Cette fauvette forme probablement une super-espèce avec la Fauvette de l'Atlas, qui à son tour, semble proche de la Fauvette sarde et de la Fauvette des Baléares. Toutes ces espèces ont une étrange ressemblance avec une espèce américaine : la Cama brune, la seule espèce de Sylviidae des Amériques. Pourtant, la Cama brune, est moins étroitement liée au genre Sylvia qu'au genre Paradoxornis. Sa similitude visuelle au groupe des fauvettes européennes est un exemple d'évolution convergente entre oiseaux présentant des caractéristiques d'habitat partagées.

Cet oiseau se reproduit dans les paysages de landes souvent près des côtes, dans un nid construit dans des ajonc ou d'autres arbustes bas. 3-6 œufs sont pondus. Comme ses parents, la jeune fauvette est insectivores, mais elle consomme également des baies.

Son aire de nidification s'étend à l'ouest d'une ligne allant du sud Angleterre au talon de Italie. La Fauvette pitchou est habituellement résidente toute l'année dans son aire de reproduction, mais il existe a aussi une migration limitée.
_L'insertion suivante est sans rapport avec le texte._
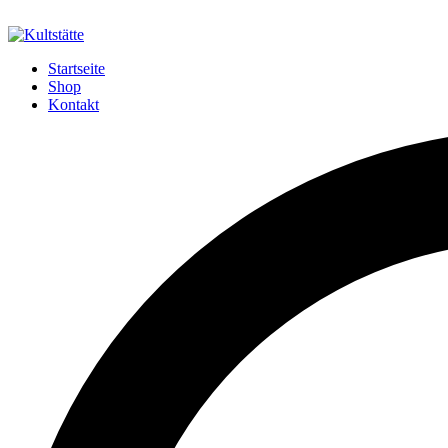
Startseite
Shop
Kontakt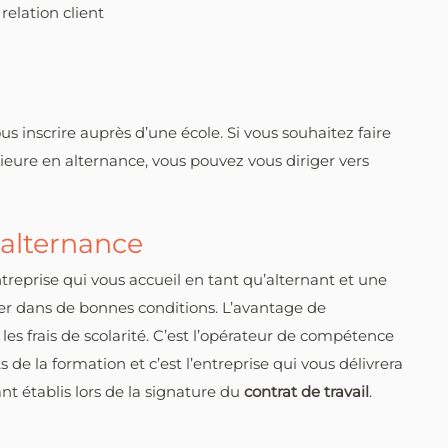
elation client
s inscrire auprès d’une école. Si vous souhaitez faire
ieure en alternance, vous pouvez vous diriger vers
 alternance
treprise qui vous accueil en tant qu’alternant et une
ter dans de bonnes conditions. L’avantage de
 les frais de scolarité. C’est l’opérateur de compétence
 de la formation et c’est l’entreprise qui vous délivrera
t établis lors de la signature du
contrat de travail
.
Cette espèce était autrefois présente dans l'Europe de l'Ouest, jusqu'en Angleterre où son nom anglais (Dartford Warblers) vient du nom du Dartford Heath, dans le nord-ouest du Kent) où toute la population s'est éteinte au début du XXe siècle. Cet oiseau avait aussi presque complètement disparu de France lors de l'hiver rigoureux de 1962/1963 (époque correspondant aussi à un pic de pollution radioactive des pluies, suite aux retombées des essais nucléaires atmosphériques), où les ornithologues n'avaient pu compter que 10 couples dans toute la France.
Cependant, cette espèce semble pouvoir bien récupérer si elle retrouve des habitats de bonne qualité, en raison de sa capacité à répéter sa nidification avec un taux élevé de survie pour les jeunes quand ils sont bien nourris. Cette espèce s'est ainsi bien se redressée dans certaines régions du Royaume-Uni, avant d'à nouveau décliner en Angleterre (comme ailleurs), en particulier dans les ZPS du bassin de la Tamise (Thames Basin) et Wealden Heaths qui abritaient 26 % de la population anglaise et du pays de Galles ; Alors qu'on y comptait encore 1001 couples en 2001, un brutal déclin a été constaté en février 2009 (- 88 % !) avec 117 couples recensés. L'espèce reste donc très vulnérable au Royaume-uni.

Classée jusqu'au début des années 2000 parmi les espèces de « préoccupation mineure » par l'UICN , la Fauvette pitchou est soupçonnée d'être plus rare qu'on imagine généralement. Après une enquête qui a confirmé sa régression, cette espèce a changé de statut en 2008 pour être classée dans la liste des espèces « presque menacées » .

La Fauvette pitchou bénéficie d'une protection totale sur le territoire français depuis l'arrêté ministériel du 17 avril 1981 relatif aux oiseaux protégés sur l'ensemble du territoire. Elle est inscrite à l'annexe I de la directive Oiseaux de l'Union européenne. Il est donc interdit de la détruire, la mutiler, la capturer ou l'enlever, de la perturber intentionnellement ou de la naturaliser, ainsi que de détruire ou enlever les œufs et les nids, et de détruire, altérer ou dégrader son milieu. Qu'elle soit vivante ou morte, il est aussi interdit de la transporter, colporter, de l'utiliser, de la détenir, de la vendre ou de l'acheter.